I’ve been on a calendar, but never on time.
While the Revised Uniform Fiduciary Access to Digital Assets Act (“RUFADAA”) has now been enacted in a majority of states – 17 states have adopted a version of the act so far this year – there has been very little litigation about the act to date. As a result, there is little guidance from the courts about the interpretation of key terms and how disputes will be resolved. A recent decision from the New York Surrogate’s Court helps fill in some of the gaps. In In re Estate of Serrano, 54 N.Y.S.3d 564 (2017), the court interpreted the definition of “communication” in Article 13-A of the Estate’s Powers and Trusts Law (“EPTL”), a New York statute modeled after RUFADAA.
The issue in Serrano involved a personal representative’s request for access to the decedent’s Google email account, contacts, and calendar. In response to the request, Google asked for a court order stating that “disclosure of the content [of the requested electronic information] would not violate any applicable laws, including but not limited to the Electronic Communications Privacy Act and any state equivalent.” Id. at 565.

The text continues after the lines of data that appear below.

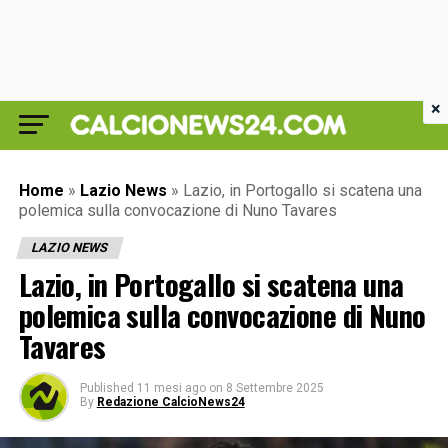
×
Home
»
Lazio News
»
Lazio, in Portogallo si scatena una
polemica sulla convocazione di Nuno Tavares
LAZIO NEWS
Lazio, in Portogallo si scatena una
polemica sulla convocazione di Nuno
Tavares
Published
11 mesi ago
on
8 Settembre 2025
By
Redazione CalcioNews24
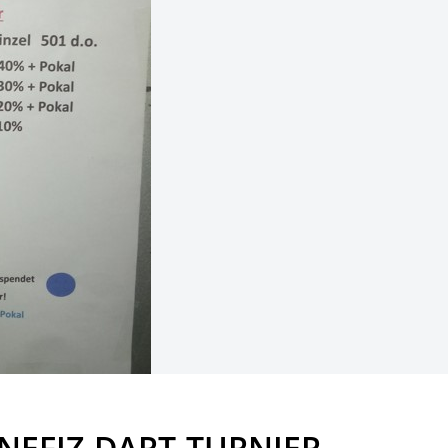
NEFIZ-DART-TURNIER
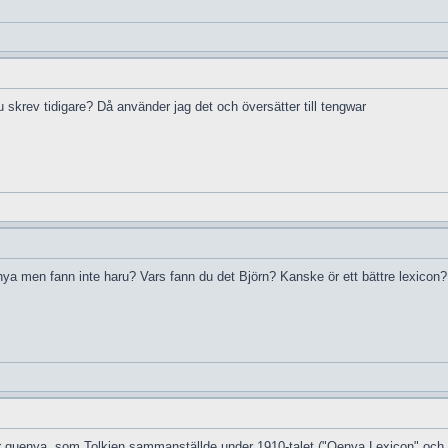
skrev tidigare? Då använder jag det och översätter till tengwar
enya men fann inte haru? Vars fann du det Björn? Kanske ör ett bättre lexico
för quenya, som Tolkien sammanställde under 1910-talet ("Qenya Lexicon" och 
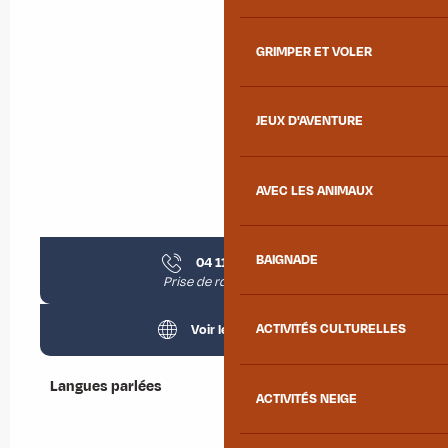
GRIMPER ET VOLER
JEUX D'AVENTURE
AVEC LES ANIMAUX
BAIGNADE
04 11 87 13
▒▒
Prise de rdv le matin
Voir les sites web
ACTIVITÉS CULTURELLES
Langues parlées
Langues parlées
ACTIVITÉS NEIGE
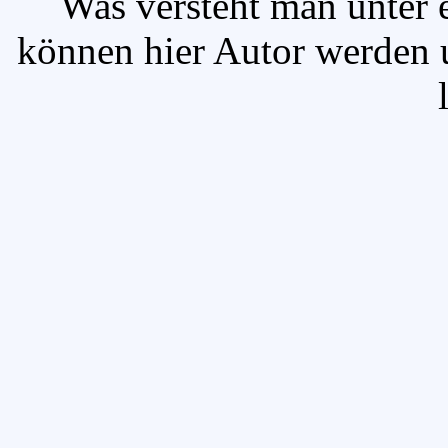
`Was versteht man unter
können hier Autor werden u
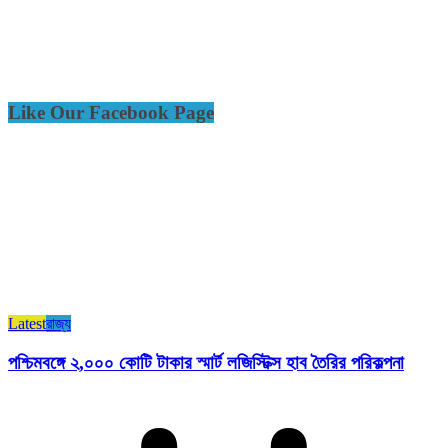
Like Our Facebook Page
Latest
রাজ্য​
পশ্চিমবঙ্গে ২,০০০ কোটি টাকার স্মার্ট লজিস্টিক্স হাব তৈরির পরিকল্পনা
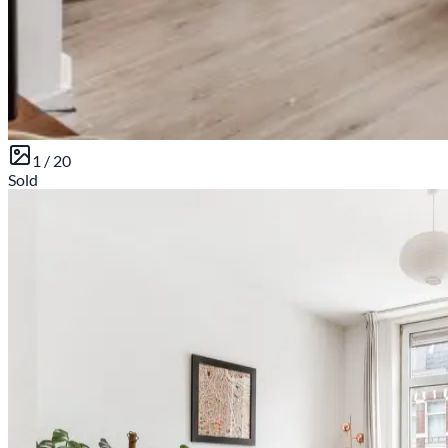
1 /
20
Sold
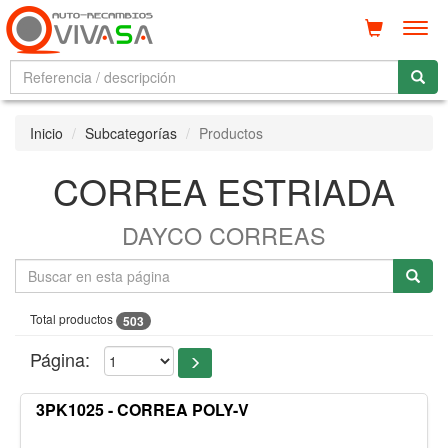
Men
Inicio
Subcategorías
Productos
CORREA ESTRIADA
DAYCO CORREAS
Total productos
503
Página:
3PK1025 - CORREA POLY-V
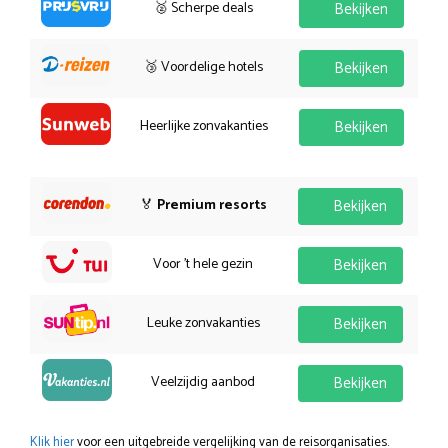
🥈 Scherpe deals
Bekijken
🥉 Voordelige hotels
Bekijken
Heerlijke zonvakanties
Bekijken
🏅
Premium resorts
Bekijken
Voor 't hele gezin
Bekijken
Leuke zonvakanties
Bekijken
Veelzijdig aanbod
Bekijken
Klik hier
voor een uitgebreide vergelijking van de reisorganisaties.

The court considered the issue in light of Article 13-A of the EPTL. The law requires Google, as the custodian of the electronic records, to disclose to the personal representative, upon request, a catalogue of the decedent’s electronic communications, as well as certain other digital assets, but does not require Google to disclose the contents of the decedent’s electronic communications. Id.
In reviewing the personal representative’s requests for information from Google, the court determined that the decedent’s Google calendar was not an electronic communication. The court reasoned that “[i]nasmuch as there is no transfer of information between two or more parties when a calendar entry is made, a user’s calendar is not a ‘communication.’” Id. The court considered the definition of “communication” found in both the Stored Communications Act, 18 U.S.C. § 2701 et seq. and Article 13-A of the EPTL in reaching this conclusion. The EPTL defines “electronic communication” as including “email, text messages, instant messages, and any other electronic communication between private parties.” Because the court found that a decedent’s “calendar kept electronically is…a digital asset that does not include ‘content of electronic communications,’” it must be disclosed upon the personal representative’s request. Id. at 566. The court applied this same reasoning to determine that the entries in the decedent’s contacts were not communications and were required to be disclosed upon request. Id. at 565 n.1.
Under the EPTL, as under RUFADAA, disclosure of the contents of the decedent’s electronic communications would be required under certain circumstances, for example, if the personal representative “establish[ed] that disclosure of that electronic information is reasonably necessary for the administration of the estate.” Id. at 566.
Although this New York decision is not binding on litigation here in Colorado, it is nonetheless helpful to be aware of how courts in other jurisdictions are interpreting this relatively new legislation and how litigation in the area of digital assets is evolving.